Dana White: „Walka Conora z Khabibem może być następna”
Dana White opowiada o organizacji gali UFC w Rosji oraz potencjalnej walce Conora McGregora z Khabibem Nurmagomedovem.
Kilka dni temu świat obiegły doniesienia o wyprawie Dany White’a i Ariego Emanuela do Moskwy, gdzie wybrali się, aby dobić targu w sprawie organizacji pierwszej gali UFC w Rosji. Na miejscu spotkali się z byłym ministrem sportu, a obecnie awansowanym na stanowisko wicepremiera Witalijem Mutko.
I wygląda na to, że spotkanie okazało się owocne, bo na kanale FOX 5 White dał do zrozumienia, że gala w Rosji zbliża się wielkimi krokami.
W tej chwili bardzo mocne koncentrujemy się na Rosji.
– powiedział sternik UFC.
Przede wszystkim z Rosji pochodzi cała masa wielkich talentów oraz jest tam mnóstwo fanów. Jest tam zawodnik imieniem Khabib, który pochodzi z Rosji i jego popularność jest szalona.
Obecnie w UFC walczy łącznie 25 zawodników i zawodniczek reprezentujących Federację Rosyjską. Na tamtejszym rynku rywalizują trzy duże organizacje – ACB, M-1 Global i Fight Nights – i biorąc pod uwagę rosnący poziom, wydaje się, że prędzej czy później czeka nas wiele transferów najlepszych rosyjskich zawodników za Ocean.

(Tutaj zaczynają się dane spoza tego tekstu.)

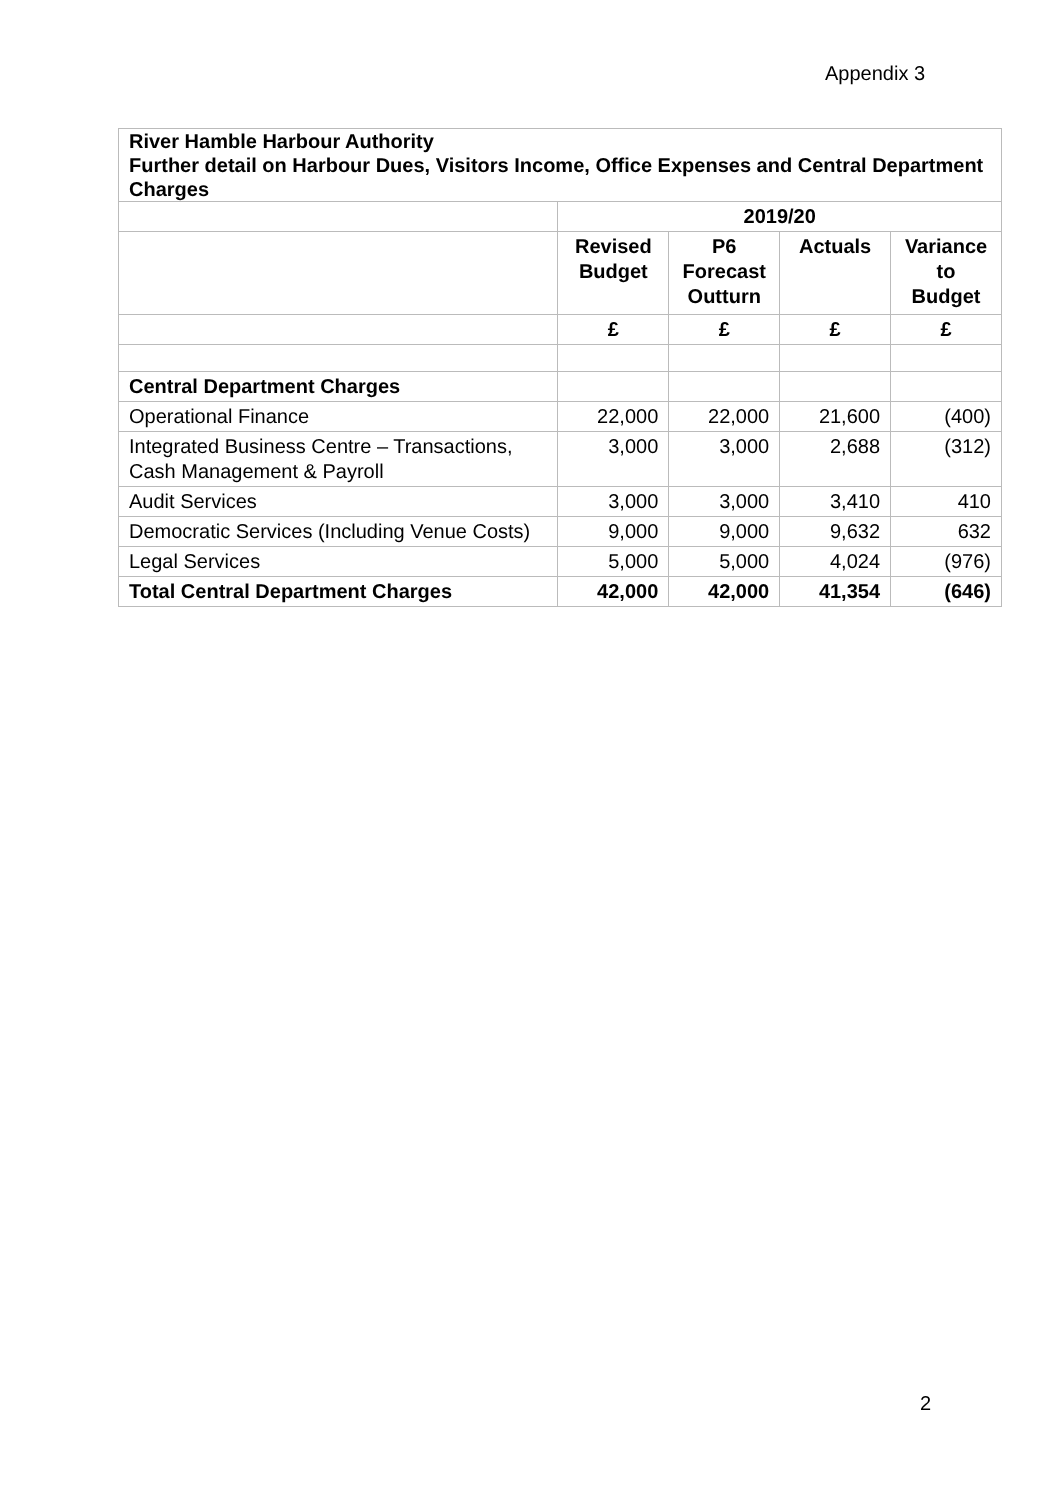Appendix 3
| River Hamble Harbour Authority Further detail on Harbour Dues, Visitors Income, Office Expenses and Central Department Charges | | | | |
| | 2019/20 | | | |
| | Revised Budget | P6 Forecast Outturn | Actuals | Variance to Budget |
| | £ | £ | £ | £ |
| Central Department Charges | | | | |
| Operational Finance | 22,000 | 22,000 | 21,600 | (400) |
| Integrated Business Centre – Transactions, Cash Management & Payroll | 3,000 | 3,000 | 2,688 | (312) |
| Audit Services | 3,000 | 3,000 | 3,410 | 410 |
| Democratic Services (Including Venue Costs) | 9,000 | 9,000 | 9,632 | 632 |
| Legal Services | 5,000 | 5,000 | 4,024 | (976) |
| Total Central Department Charges | 42,000 | 42,000 | 41,354 | (646) |
2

Na zapowiedzi gali w Rosji White nie poprzestał, ujawniając, że Khabib Nurmagomedov – obecnie zdecydowanie największa postać tamtejszej sceny MMA – może powalczyć o złoto szybciej niż sądzono.
Walka Conora z Khabibem może być następna.
– ujawnił głównodowodzący amerykańskiego giganta.
Jeszcze niedawno naturalnym pojedynkiem dla Rosjanina było starcie z Tonym Fergusonem o miano pretendenta do pasa mistrzowskiego, ale wymagania finansowe Amerykanina stoją temu na przeszkodzie. UFC robi, co może, aby zmiękczyć El Cucuy’a, a to proponując jego miejsce Jose Aldo, a to – według innych doniesień – Nate’owi Diazowi.
Niewykluczone, że wzmianka o potencjalnej konfrontacji Conora McGregora z Khabibem Nurmagomedovem także stanowi element negocjacji z Tonym Fergusonem. Trudno bowiem wyobrazić sobie, aby będący największą gwiazdą UFC Irlandczyk, który od dawna dąży do walki w obronie pasa w ojczyźnie, teraz – opromieniony przejściem do historii jako jedyny zawodnik z dwoma pasami mistrzowskimi jednocześnie – zdecydował się walczyć na terenie wroga. Tylko astronomiczne pieniądze mogłyby go do tego przekonać.